**Excerpt to read:**
——————————
If you want to fetch the data yourself (which is already fetched and stored in the data folder), you additionally need to run pip install nba_api to use the package, in the fetch_players.ipynb notebook.
- Collected using the
nba_apipackage, from the NBA stats website.
The NBA website has a statistics subpage (and other subpages for other data) containing data about team statistics and player statistics, including biography (height, weight, age etc.) and career stats. There are multiple APIs provided by the website, but conviniently the nba_api package provides one Python interface to these APIs. The data is collected using this package, as shown in the fetch_players.ipynb notebook.
The separate career (and filtered career) and biographical datasets are stored in the respective csv files.
To rightly train models, data is combined, processed and saved (in the general form for most models) in the data_combined.csv file. This procedure is described in the ml.ipynb notebook. (An example step is to normalize statistics by minutes played to get more meaningful features, or removing players who played less than 3 matches time in a season.)
Typical instances of the final dataframe are:
| PLAYER_ID | SEASON_ID | AGE | PLAYER_HEIGHT_INCHES | PLAYER_WEIGHT | OREB_PCT | DREB_PCT | TS_PCT | MIN | FGA_PM | FG_PCT | FG3A_PM | FG3_PCT | FTM_PM | BLK_PM | PF_PM |
|---|---|---|---|---|---|---|---|---|---|---|---|---|---|---|---|
| 1630639 | 2022-23 | 22 | 78 | 179 | 0.046 | 0.152 | 0.589 | 217 | 0.40553 | 0.662667 | 0.230415 | 0.266667 | 0.018433 | 0.0 | 0.101382 |
| 1631260 | 2022-23 | 23 | 77 | 190 | 0.016 | 0.105 | 0.607 | 345 | 0.362319 | 0.424 | 0.304348 | 0.419 | 0.011594 | 0.0 | 0.089855 |
| 203932 | 2021-22 | 27 | 80 | 235 | 0.086 | 0.136 | 0.617 | 2055 | 0.370316 | 0.564 | 0.084185 | 0.347 | 0.092944 | 0.024818 | 0.062774 |
We predict the PLAYER_HEIGHT_INCHES from the other attributes. As one can see from the table, aside defensive and shooting statistics there are assist statistics as well. The key predictors are the rebounds, and personal fouls - a higher value of these generally predicts higher height value.
The explanation of the attributes is given in the Explanation of attributes section below, and in the ml.ipynb notebook.
——————————
**Source excerpt:**
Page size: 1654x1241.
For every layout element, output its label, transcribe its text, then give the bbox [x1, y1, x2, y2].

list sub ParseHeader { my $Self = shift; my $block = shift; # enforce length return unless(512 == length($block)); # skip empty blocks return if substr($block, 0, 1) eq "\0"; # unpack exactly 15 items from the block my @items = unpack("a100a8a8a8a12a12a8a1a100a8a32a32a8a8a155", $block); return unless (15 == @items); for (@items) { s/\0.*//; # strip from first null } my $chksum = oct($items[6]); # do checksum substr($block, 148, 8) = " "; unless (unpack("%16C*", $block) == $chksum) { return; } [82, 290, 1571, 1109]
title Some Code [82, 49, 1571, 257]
——————————
**Written problem A:** According to the NBA data excerpt, which notebook describes how the data is combined, processed and saved?
**Written problem B:** Continue the NBA data excerpt from its final sentence onward.

**Expected output A:** The ml.ipynb notebook.

**Expected output B:**
- Random forests, gradient boosted models, and specially ensembling forests were chosen, and a tree for comparison. Training and test data is split in a way, that every player appears in only one of the datasets.
As instances of data (players) are rare, noisy (players play very different regardless of height) but attributes are common, more basic models are good choices such as random forests. For improved results, gradient boosted models are also trained. These models however don't have enough data and computing power (e.g. hyperparameter tuning) to perform as well as they could, and typically performed only comparably when initialized with the random forest models.
(Random forests cannot enable indirect relationships between the target and the features, but gradient boosted models can learn these. For example, age clearly doesn't correlate with height. However, a player's performance strongly develops with age, and we predict height from performance - therefore the age attribute could indeed indirectly be useful.)
The models:
- Decision tree: simple model, hyperparameter tuned - just for comparison
- Random forest classifier: hyperparameter tuned
- Ensemble forests: A simple random forest-like model (most common choice, "argmax") and a model that averages the predictions of the trees. (The latter is more biased, hence less common, but does better in most important metrics here.)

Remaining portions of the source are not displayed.